Scene geometry reasoning data
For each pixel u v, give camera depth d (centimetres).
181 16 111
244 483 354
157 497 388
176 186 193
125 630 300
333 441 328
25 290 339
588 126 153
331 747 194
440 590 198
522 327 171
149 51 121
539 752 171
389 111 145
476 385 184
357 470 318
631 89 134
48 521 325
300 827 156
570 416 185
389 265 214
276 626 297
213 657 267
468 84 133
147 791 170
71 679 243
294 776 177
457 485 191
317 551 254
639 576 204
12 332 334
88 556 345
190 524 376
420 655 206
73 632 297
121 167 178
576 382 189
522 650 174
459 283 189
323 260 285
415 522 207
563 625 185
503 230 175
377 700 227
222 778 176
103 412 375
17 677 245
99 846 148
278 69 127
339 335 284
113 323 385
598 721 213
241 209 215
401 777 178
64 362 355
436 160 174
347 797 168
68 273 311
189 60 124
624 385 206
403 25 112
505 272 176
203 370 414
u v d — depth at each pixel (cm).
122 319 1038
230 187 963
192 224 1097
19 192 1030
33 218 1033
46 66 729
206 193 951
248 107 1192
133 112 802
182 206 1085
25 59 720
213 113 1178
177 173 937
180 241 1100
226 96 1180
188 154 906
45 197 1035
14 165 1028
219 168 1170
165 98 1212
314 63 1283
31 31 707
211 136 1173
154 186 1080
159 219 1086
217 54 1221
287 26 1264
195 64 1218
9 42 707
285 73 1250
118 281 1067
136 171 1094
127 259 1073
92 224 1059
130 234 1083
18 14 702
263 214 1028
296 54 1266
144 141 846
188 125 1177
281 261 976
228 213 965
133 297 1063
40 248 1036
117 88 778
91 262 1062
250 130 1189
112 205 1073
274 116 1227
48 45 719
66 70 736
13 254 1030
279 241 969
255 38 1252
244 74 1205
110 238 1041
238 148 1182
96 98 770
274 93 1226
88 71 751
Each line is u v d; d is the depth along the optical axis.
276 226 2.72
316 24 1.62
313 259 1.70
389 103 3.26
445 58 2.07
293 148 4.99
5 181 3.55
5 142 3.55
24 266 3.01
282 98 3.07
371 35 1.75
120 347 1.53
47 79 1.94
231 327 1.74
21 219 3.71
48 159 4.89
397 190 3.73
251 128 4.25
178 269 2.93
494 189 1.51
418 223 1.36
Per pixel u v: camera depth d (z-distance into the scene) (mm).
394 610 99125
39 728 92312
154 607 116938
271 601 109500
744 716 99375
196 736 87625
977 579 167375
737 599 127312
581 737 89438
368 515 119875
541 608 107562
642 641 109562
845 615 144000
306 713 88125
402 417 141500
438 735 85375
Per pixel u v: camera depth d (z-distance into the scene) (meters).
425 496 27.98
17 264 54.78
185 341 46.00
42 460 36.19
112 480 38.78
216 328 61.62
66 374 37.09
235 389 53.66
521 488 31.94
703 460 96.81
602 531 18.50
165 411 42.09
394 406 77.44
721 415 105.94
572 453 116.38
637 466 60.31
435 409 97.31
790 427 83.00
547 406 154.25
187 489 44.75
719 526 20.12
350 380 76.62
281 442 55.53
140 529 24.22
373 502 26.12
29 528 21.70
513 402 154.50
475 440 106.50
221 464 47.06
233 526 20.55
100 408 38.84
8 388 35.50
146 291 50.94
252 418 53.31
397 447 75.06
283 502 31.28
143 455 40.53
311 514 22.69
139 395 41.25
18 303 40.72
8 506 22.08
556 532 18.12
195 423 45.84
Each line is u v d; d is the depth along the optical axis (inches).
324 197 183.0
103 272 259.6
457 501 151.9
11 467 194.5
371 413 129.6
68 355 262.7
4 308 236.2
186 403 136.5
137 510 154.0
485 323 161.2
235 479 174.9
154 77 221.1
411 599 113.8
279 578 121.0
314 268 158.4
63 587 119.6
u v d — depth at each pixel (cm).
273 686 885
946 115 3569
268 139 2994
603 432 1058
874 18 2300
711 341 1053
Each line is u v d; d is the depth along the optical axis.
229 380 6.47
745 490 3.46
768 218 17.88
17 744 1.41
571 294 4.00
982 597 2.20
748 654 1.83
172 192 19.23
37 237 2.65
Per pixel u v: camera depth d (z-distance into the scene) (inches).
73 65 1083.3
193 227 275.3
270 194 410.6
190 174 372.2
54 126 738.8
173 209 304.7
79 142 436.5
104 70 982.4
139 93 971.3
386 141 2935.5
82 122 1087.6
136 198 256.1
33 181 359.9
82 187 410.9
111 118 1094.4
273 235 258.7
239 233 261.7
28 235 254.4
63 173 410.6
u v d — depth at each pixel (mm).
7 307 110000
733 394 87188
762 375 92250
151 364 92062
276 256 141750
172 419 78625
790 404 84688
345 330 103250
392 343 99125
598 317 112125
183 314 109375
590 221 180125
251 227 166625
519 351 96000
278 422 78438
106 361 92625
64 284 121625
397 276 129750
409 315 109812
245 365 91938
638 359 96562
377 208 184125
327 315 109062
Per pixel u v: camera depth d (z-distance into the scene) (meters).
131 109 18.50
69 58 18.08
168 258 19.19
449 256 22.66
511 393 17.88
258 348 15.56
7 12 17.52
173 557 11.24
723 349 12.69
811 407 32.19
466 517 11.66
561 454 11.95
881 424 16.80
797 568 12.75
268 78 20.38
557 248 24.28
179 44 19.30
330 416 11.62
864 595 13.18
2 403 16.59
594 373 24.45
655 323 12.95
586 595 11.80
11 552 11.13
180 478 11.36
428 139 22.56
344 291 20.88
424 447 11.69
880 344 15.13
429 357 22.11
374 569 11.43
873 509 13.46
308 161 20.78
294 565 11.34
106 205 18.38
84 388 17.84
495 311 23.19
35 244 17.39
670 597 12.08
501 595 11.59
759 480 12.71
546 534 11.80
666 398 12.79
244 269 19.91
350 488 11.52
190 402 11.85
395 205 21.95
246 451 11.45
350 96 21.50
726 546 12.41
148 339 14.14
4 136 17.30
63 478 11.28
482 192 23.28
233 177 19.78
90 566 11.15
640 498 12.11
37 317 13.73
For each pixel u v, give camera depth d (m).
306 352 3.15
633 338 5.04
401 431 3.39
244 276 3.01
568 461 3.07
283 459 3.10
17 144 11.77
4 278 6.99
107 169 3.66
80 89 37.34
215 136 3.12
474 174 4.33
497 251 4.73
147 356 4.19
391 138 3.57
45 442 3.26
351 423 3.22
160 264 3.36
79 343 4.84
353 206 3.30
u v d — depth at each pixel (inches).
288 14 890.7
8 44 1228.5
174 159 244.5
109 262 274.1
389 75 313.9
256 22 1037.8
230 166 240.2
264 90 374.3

WORK TO COMPLETE:
The answer must reproduce every record exactly.

RESULT OF THE TASK:
For each pixel u v, give camera depth d (centimetres).
181 16 111
244 483 354
157 497 388
176 186 193
125 630 300
333 441 328
25 290 339
588 126 153
331 747 194
440 590 198
522 327 171
149 51 121
539 752 171
389 111 145
476 385 184
357 470 318
631 89 134
48 521 325
300 827 156
570 416 185
389 265 214
276 626 297
213 657 267
468 84 133
147 791 170
71 679 243
294 776 177
457 485 191
317 551 254
639 576 204
12 332 334
88 556 345
190 524 376
420 655 206
73 632 297
121 167 178
576 382 189
522 650 174
459 283 189
323 260 285
415 522 207
563 625 185
503 230 175
377 700 227
222 778 176
103 412 375
17 677 245
99 846 148
278 69 127
339 335 284
113 323 385
598 721 213
241 209 215
401 777 178
64 362 355
436 160 174
347 797 168
68 273 311
189 60 124
624 385 206
403 25 112
505 272 176
203 370 414
u v d — depth at each pixel (cm).
122 319 1038
230 187 963
192 224 1097
19 192 1030
33 218 1033
46 66 729
206 193 951
248 107 1192
133 112 802
182 206 1085
25 59 720
213 113 1178
177 173 937
180 241 1100
226 96 1180
188 154 906
45 197 1035
14 165 1028
219 168 1170
165 98 1212
314 63 1283
31 31 707
211 136 1173
154 186 1080
159 219 1086
217 54 1221
287 26 1264
195 64 1218
9 42 707
285 73 1250
118 281 1067
136 171 1094
127 259 1073
92 224 1059
130 234 1083
18 14 702
263 214 1028
296 54 1266
144 141 846
188 125 1177
281 261 976
228 213 965
133 297 1063
40 248 1036
117 88 778
91 262 1062
250 130 1189
112 205 1073
274 116 1227
48 45 719
66 70 736
13 254 1030
279 241 969
255 38 1252
244 74 1205
110 238 1041
238 148 1182
96 98 770
274 93 1226
88 71 751
Each line is u v d; d is the depth along the optical axis.
276 226 2.72
316 24 1.62
313 259 1.70
389 103 3.26
445 58 2.07
293 148 4.99
5 181 3.55
5 142 3.55
24 266 3.01
282 98 3.07
371 35 1.75
120 347 1.53
47 79 1.94
231 327 1.74
21 219 3.71
48 159 4.89
397 190 3.73
251 128 4.25
178 269 2.93
494 189 1.51
418 223 1.36
Per pixel u v: camera depth d (z-distance into the scene) (mm).
394 610 99125
39 728 92312
154 607 116938
271 601 109500
744 716 99375
196 736 87625
977 579 167375
737 599 127312
581 737 89438
368 515 119875
541 608 107562
642 641 109562
845 615 144000
306 713 88125
402 417 141500
438 735 85375
Per pixel u v: camera depth d (z-distance into the scene) (meters).
425 496 27.98
17 264 54.78
185 341 46.00
42 460 36.19
112 480 38.78
216 328 61.62
66 374 37.09
235 389 53.66
521 488 31.94
703 460 96.81
602 531 18.50
165 411 42.09
394 406 77.44
721 415 105.94
572 453 116.38
637 466 60.31
435 409 97.31
790 427 83.00
547 406 154.25
187 489 44.75
719 526 20.12
350 380 76.62
281 442 55.53
140 529 24.22
373 502 26.12
29 528 21.70
513 402 154.50
475 440 106.50
221 464 47.06
233 526 20.55
100 408 38.84
8 388 35.50
146 291 50.94
252 418 53.31
397 447 75.06
283 502 31.28
143 455 40.53
311 514 22.69
139 395 41.25
18 303 40.72
8 506 22.08
556 532 18.12
195 423 45.84
Each line is u v d; d is the depth along the optical axis (inches).
324 197 183.0
103 272 259.6
457 501 151.9
11 467 194.5
371 413 129.6
68 355 262.7
4 308 236.2
186 403 136.5
137 510 154.0
485 323 161.2
235 479 174.9
154 77 221.1
411 599 113.8
279 578 121.0
314 268 158.4
63 587 119.6
u v d — depth at each pixel (cm).
273 686 885
946 115 3569
268 139 2994
603 432 1058
874 18 2300
711 341 1053
Each line is u v d; d is the depth along the optical axis.
229 380 6.47
745 490 3.46
768 218 17.88
17 744 1.41
571 294 4.00
982 597 2.20
748 654 1.83
172 192 19.23
37 237 2.65
Per pixel u v: camera depth d (z-distance into the scene) (inches).
73 65 1083.3
193 227 275.3
270 194 410.6
190 174 372.2
54 126 738.8
173 209 304.7
79 142 436.5
104 70 982.4
139 93 971.3
386 141 2935.5
82 122 1087.6
136 198 256.1
33 181 359.9
82 187 410.9
111 118 1094.4
273 235 258.7
239 233 261.7
28 235 254.4
63 173 410.6
u v d — depth at each pixel (mm).
7 307 110000
733 394 87188
762 375 92250
151 364 92062
276 256 141750
172 419 78625
790 404 84688
345 330 103250
392 343 99125
598 317 112125
183 314 109375
590 221 180125
251 227 166625
519 351 96000
278 422 78438
106 361 92625
64 284 121625
397 276 129750
409 315 109812
245 365 91938
638 359 96562
377 208 184125
327 315 109062
Per pixel u v: camera depth d (z-distance into the scene) (meters).
131 109 18.50
69 58 18.08
168 258 19.19
449 256 22.66
511 393 17.88
258 348 15.56
7 12 17.52
173 557 11.24
723 349 12.69
811 407 32.19
466 517 11.66
561 454 11.95
881 424 16.80
797 568 12.75
268 78 20.38
557 248 24.28
179 44 19.30
330 416 11.62
864 595 13.18
2 403 16.59
594 373 24.45
655 323 12.95
586 595 11.80
11 552 11.13
180 478 11.36
428 139 22.56
344 291 20.88
424 447 11.69
880 344 15.13
429 357 22.11
374 569 11.43
873 509 13.46
308 161 20.78
294 565 11.34
106 205 18.38
84 388 17.84
495 311 23.19
35 244 17.39
670 597 12.08
501 595 11.59
759 480 12.71
546 534 11.80
666 398 12.79
244 269 19.91
350 488 11.52
190 402 11.85
395 205 21.95
246 451 11.45
350 96 21.50
726 546 12.41
148 339 14.14
4 136 17.30
63 478 11.28
482 192 23.28
233 177 19.78
90 566 11.15
640 498 12.11
37 317 13.73
For each pixel u v, give camera depth d (m).
306 352 3.15
633 338 5.04
401 431 3.39
244 276 3.01
568 461 3.07
283 459 3.10
17 144 11.77
4 278 6.99
107 169 3.66
80 89 37.34
215 136 3.12
474 174 4.33
497 251 4.73
147 356 4.19
391 138 3.57
45 442 3.26
351 423 3.22
160 264 3.36
79 343 4.84
353 206 3.30
u v d — depth at each pixel (inches).
288 14 890.7
8 44 1228.5
174 159 244.5
109 262 274.1
389 75 313.9
256 22 1037.8
230 166 240.2
264 90 374.3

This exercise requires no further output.